→ Work item: The whole listing that follows, pictures excepted, should be printed again exactly as given.

→ Record set:
━━━━━━━━

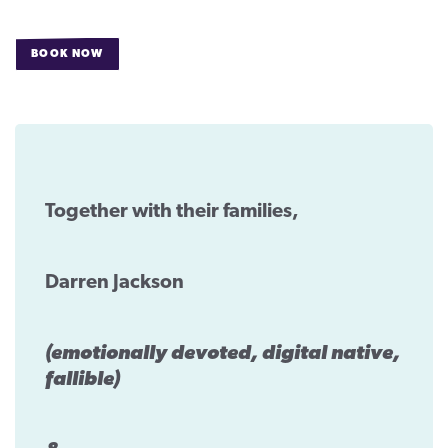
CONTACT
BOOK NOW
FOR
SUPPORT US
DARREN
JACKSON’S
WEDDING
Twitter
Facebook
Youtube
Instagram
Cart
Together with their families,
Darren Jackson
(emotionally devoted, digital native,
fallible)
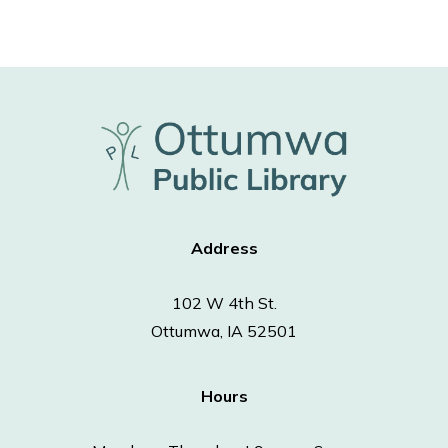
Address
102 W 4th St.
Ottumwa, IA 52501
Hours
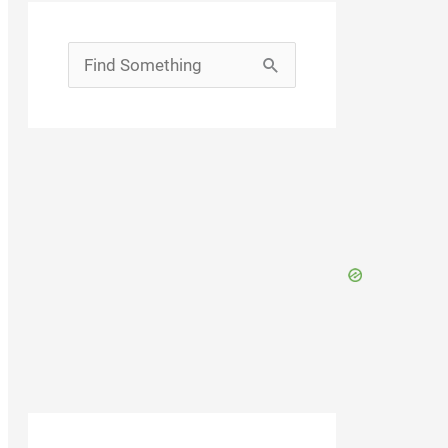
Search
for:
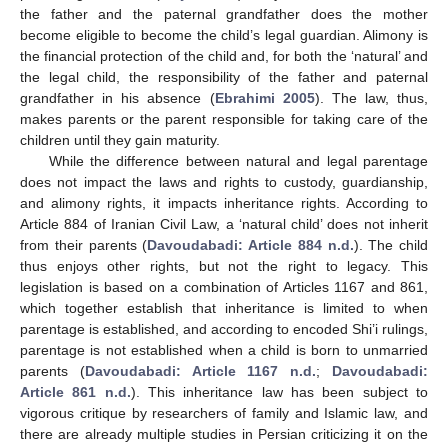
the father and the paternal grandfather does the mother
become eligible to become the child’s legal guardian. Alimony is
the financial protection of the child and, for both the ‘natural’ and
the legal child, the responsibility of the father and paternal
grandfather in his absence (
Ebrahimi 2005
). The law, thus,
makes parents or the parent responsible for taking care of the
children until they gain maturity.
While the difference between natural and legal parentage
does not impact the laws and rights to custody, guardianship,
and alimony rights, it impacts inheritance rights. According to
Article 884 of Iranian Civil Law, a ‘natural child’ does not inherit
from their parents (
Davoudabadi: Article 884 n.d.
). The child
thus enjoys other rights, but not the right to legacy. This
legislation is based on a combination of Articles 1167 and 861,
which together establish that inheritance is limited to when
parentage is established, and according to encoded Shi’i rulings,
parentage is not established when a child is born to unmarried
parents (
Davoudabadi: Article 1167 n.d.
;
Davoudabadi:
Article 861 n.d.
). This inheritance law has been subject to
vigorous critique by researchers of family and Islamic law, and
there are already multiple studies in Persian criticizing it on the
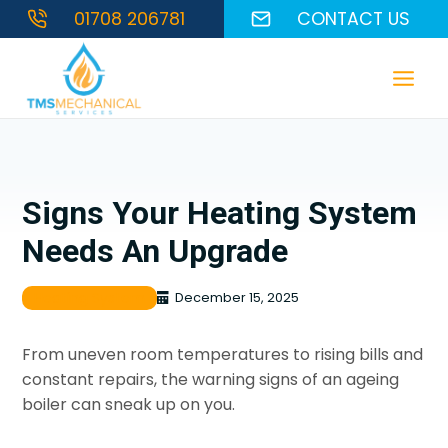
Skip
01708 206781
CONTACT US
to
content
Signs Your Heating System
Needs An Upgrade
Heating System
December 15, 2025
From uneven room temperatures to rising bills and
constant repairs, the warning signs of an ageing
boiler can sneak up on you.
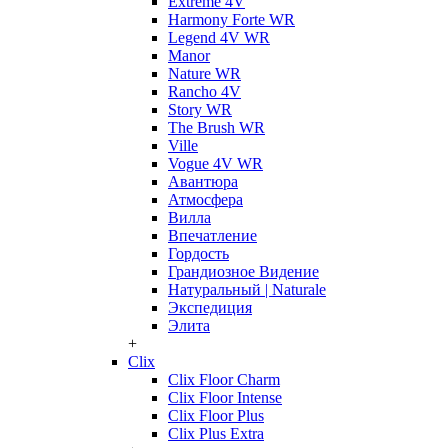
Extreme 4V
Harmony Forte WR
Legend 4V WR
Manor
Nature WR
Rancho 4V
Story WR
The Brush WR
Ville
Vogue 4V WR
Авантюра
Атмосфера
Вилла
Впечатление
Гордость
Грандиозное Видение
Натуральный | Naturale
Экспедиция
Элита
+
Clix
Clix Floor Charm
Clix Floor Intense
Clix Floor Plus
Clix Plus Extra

━━━━━━━━

→ Problem solution:
CONTACT
BOOK NOW
FOR
SUPPORT US
DARREN
JACKSON’S
WEDDING
Twitter
Facebook
Youtube
Instagram
Cart
Together with their families,
Darren Jackson
(emotionally devoted, digital native,
fallible)
Address
102 W 4th St.
Ottumwa, IA 52501
Hours
Search
for:
the father and the paternal grandfather does the mother
become eligible to become the child’s legal guardian. Alimony is
the financial protection of the child and, for both the ‘natural’ and
the legal child, the responsibility of the father and paternal
grandfather in his absence (
Ebrahimi 2005
). The law, thus,
makes parents or the parent responsible for taking care of the
children until they gain maturity.
While the difference between natural and legal parentage
does not impact the laws and rights to custody, guardianship,
and alimony rights, it impacts inheritance rights. According to
Article 884 of Iranian Civil Law, a ‘natural child’ does not inherit
from their parents (
Davoudabadi: Article 884 n.d.
). The child
thus enjoys other rights, but not the right to legacy. This
legislation is based on a combination of Articles 1167 and 861,
which together establish that inheritance is limited to when
parentage is established, and according to encoded Shi’i rulings,
parentage is not established when a child is born to unmarried
parents (
Davoudabadi: Article 1167 n.d.
;
Davoudabadi:
Article 861 n.d.
). This inheritance law has been subject to
vigorous critique by researchers of family and Islamic law, and
there are already multiple studies in Persian criticizing it on the
Skip
01708 206781
CONTACT US
to
content
Signs Your Heating System
Needs An Upgrade
Heating System
December 15, 2025
From uneven room temperatures to rising bills and
constant repairs, the warning signs of an ageing
boiler can sneak up on you.
Extreme 4V
Harmony Forte WR
Legend 4V WR
Manor
Nature WR
Rancho 4V
Story WR
The Brush WR
Ville
Vogue 4V WR
Авантюра
Атмосфера
Вилла
Впечатление
Гордость
Грандиозное Видение
Натуральный | Naturale
Экспедиция
Элита
+
Clix
Clix Floor Charm
Clix Floor Intense
Clix Floor Plus
Clix Plus Extra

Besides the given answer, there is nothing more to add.